Abuse Investigator (AI Self-Improvement Risk)

at OpenAI

📍 San Francisco, United States

USD 288,000-320,000 per year

MIDDLE

✅ Hybrid

✅ Relocation

Used Tools & Technologies

Not specified

Required Skills & Competences
Tag name is followed by "@" symbol and proficiency level value. About proficiency levels:

1-2 — basic awareness. Minimal hands-on experience, and a rudimentary understanding of the technology's purpose;

3-6 — daily use. Comfortable and regular usage, capable of handling common tasks and challenges related to the technology;

7-9 — you are an expert, you can teach others, you know all the pitfalls and tricks;

10 — exceptional knowledge, comprehensive understanding, and adeptness in all aspects of the technology, including advanced problem-solving. Think twice before claiming or demanding such level.

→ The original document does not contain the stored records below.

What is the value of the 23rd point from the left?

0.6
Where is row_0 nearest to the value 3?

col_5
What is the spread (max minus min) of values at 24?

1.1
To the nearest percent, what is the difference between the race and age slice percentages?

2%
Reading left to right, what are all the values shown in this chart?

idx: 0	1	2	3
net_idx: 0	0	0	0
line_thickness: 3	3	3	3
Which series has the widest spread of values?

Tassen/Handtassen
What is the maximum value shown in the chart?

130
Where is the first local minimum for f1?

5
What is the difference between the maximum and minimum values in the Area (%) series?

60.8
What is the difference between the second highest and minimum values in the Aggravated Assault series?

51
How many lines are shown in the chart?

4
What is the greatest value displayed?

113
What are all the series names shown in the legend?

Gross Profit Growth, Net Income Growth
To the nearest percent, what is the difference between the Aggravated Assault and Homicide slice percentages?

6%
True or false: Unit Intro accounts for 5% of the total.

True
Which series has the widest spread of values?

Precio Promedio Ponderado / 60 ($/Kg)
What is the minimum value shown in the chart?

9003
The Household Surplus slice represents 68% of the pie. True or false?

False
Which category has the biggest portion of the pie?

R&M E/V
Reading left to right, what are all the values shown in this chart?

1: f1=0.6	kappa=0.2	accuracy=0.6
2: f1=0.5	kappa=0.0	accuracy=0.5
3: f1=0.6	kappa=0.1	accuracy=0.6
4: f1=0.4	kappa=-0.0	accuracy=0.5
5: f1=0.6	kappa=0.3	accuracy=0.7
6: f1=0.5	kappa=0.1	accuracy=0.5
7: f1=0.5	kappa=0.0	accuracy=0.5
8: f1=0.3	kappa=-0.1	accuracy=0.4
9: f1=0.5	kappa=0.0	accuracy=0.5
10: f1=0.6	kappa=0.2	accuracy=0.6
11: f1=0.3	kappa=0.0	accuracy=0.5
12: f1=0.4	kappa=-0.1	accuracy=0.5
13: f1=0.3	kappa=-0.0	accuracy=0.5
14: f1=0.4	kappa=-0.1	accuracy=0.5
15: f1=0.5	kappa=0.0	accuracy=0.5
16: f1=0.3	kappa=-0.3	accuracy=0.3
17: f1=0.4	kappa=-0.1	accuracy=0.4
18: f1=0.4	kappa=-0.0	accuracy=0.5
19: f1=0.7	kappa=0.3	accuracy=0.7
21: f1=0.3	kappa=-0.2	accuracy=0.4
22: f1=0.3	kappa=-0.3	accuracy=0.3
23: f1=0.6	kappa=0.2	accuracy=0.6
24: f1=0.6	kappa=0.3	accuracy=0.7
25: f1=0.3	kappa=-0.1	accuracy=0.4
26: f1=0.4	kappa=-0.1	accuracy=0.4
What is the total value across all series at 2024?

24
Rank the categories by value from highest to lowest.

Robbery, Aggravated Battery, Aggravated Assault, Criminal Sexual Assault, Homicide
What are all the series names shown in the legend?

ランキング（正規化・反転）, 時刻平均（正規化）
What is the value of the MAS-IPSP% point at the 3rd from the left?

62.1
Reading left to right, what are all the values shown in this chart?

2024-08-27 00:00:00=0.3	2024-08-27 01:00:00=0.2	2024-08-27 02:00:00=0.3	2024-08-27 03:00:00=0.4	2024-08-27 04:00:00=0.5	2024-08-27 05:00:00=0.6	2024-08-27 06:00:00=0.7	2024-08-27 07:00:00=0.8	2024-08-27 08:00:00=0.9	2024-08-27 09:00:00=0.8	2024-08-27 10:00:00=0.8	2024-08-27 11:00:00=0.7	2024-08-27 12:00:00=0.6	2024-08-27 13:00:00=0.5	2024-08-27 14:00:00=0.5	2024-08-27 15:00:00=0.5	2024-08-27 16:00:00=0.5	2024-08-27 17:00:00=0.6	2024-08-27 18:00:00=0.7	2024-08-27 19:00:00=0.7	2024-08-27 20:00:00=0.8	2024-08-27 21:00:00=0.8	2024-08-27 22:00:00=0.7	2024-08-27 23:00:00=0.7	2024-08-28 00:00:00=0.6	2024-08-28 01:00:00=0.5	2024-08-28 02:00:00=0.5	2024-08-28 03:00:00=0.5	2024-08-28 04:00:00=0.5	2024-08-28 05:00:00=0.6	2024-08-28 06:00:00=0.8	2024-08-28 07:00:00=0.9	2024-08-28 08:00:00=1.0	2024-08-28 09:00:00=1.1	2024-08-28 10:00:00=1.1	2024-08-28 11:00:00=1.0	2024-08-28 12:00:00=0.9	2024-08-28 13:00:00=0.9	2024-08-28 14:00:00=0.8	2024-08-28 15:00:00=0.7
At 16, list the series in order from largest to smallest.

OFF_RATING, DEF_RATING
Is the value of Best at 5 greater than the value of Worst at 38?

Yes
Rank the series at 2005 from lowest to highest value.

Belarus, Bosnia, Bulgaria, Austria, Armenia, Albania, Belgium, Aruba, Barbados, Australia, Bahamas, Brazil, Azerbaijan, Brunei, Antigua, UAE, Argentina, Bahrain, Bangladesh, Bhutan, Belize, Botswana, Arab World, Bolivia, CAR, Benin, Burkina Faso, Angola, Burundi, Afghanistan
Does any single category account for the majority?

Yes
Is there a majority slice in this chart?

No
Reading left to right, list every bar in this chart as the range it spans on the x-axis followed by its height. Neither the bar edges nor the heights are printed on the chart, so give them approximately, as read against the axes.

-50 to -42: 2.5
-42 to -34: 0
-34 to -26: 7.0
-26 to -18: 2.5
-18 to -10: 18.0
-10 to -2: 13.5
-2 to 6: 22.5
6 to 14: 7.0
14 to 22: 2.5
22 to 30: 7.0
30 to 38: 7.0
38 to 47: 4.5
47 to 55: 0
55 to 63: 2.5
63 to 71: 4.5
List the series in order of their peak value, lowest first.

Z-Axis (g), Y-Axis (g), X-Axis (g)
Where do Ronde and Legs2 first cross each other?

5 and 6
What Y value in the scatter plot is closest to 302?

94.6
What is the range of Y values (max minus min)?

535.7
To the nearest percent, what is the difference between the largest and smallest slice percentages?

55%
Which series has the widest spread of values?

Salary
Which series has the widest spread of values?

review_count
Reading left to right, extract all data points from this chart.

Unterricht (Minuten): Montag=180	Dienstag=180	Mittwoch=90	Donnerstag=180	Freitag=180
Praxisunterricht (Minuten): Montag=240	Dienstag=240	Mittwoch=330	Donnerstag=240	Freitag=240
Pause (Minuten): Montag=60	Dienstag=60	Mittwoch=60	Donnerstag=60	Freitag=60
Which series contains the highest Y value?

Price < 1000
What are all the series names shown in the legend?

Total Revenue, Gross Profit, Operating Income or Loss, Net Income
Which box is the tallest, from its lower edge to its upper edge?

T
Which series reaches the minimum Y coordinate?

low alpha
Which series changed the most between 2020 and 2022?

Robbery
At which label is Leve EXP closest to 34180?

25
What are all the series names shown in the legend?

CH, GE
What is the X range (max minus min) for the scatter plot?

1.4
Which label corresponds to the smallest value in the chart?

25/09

Security @ 3 Python @ 2 SQL @ 2 Hiring @ 3 Leadership @ 3 AI @ 3

Details

OpenAI’s Intelligence & Investigations team identifies and investigates misuses of our products and emerging classes of risk to inform policies and safety mitigations. This role focuses on AI self-autonomy and agentic risk: identifying and investigating cases where models exhibit autonomous or agentic behavior (e.g., capability chaining, persistence, workaround behavior, or signs of self-improvement) and proposing mitigations.

Responsibilities

Review leads and investigate model behavior to identify agentic or autonomous patterns that introduce safety risk.
Detect and analyze behaviors such as multi-step planning, capability chaining, tool use, persistence, and workaround behavior.
Develop signals and tracking strategies to proactively identify emerging agentic risk patterns across the platform.
Identify gaps in existing safeguards, evaluations, or monitoring systems and propose improvements.
Communicate investigation findings clearly to technical, policy, and leadership stakeholders.
Collaborate effectively across teams and support a constructive working environment.

Requirements

Deep expertise investigating complex, adversarial, or emergent system behavior, ideally in AI safety, security, cyber, or trust & safety environments.
Strong familiarity with technical investigations using tools such as SQL and Python (or similar) in government, research, or technology settings.
Experience analyzing multi-step systems, automation, or agentic workflows and understanding how behaviors emerge across interactions.
At least 6 years of experience conducting investigations, threat analysis, or research in complex and ambiguous domains.
At least 2 years of experience helping to develop automated or scalable approaches to detection or investigation.
Experience identifying failure modes, unintended behaviors, or system-level risks, particularly in AI or software systems.
Experience presenting analytic work in technical, research, or policy settings; strong judgment and resilience in high-pressure environments.

Location & Workplace

This role is based in the San Francisco office. Workplace type: Hybrid. Investigations may involve reviewing complex or sensitive model behaviors and edge-case outputs.

About OpenAI

OpenAI is an AI research and deployment company dedicated to ensuring that general-purpose artificial intelligence benefits all of humanity. The company emphasizes safety, diverse perspectives, and inclusive hiring practices.

Benefits

Base pay range listed for this role; total compensation may include equity and performance-related bonuses.
Medical, dental, and vision insurance with employer HSA contributions.
Pre-tax Health FSA, Dependent Care FSA, and commuter accounts.
401(k) with employer match.
Paid parental leave and medical/caregiver leave.
Flexible PTO (exempt) and up to 15 days annually for non-exempt employees; 13+ company holidays and paid office closures.
Mental health and wellness support; employer-paid basic life and disability coverage.
Annual learning and development stipend; daily meals in offices and meal delivery credits as eligible.
Relocation support for eligible employees.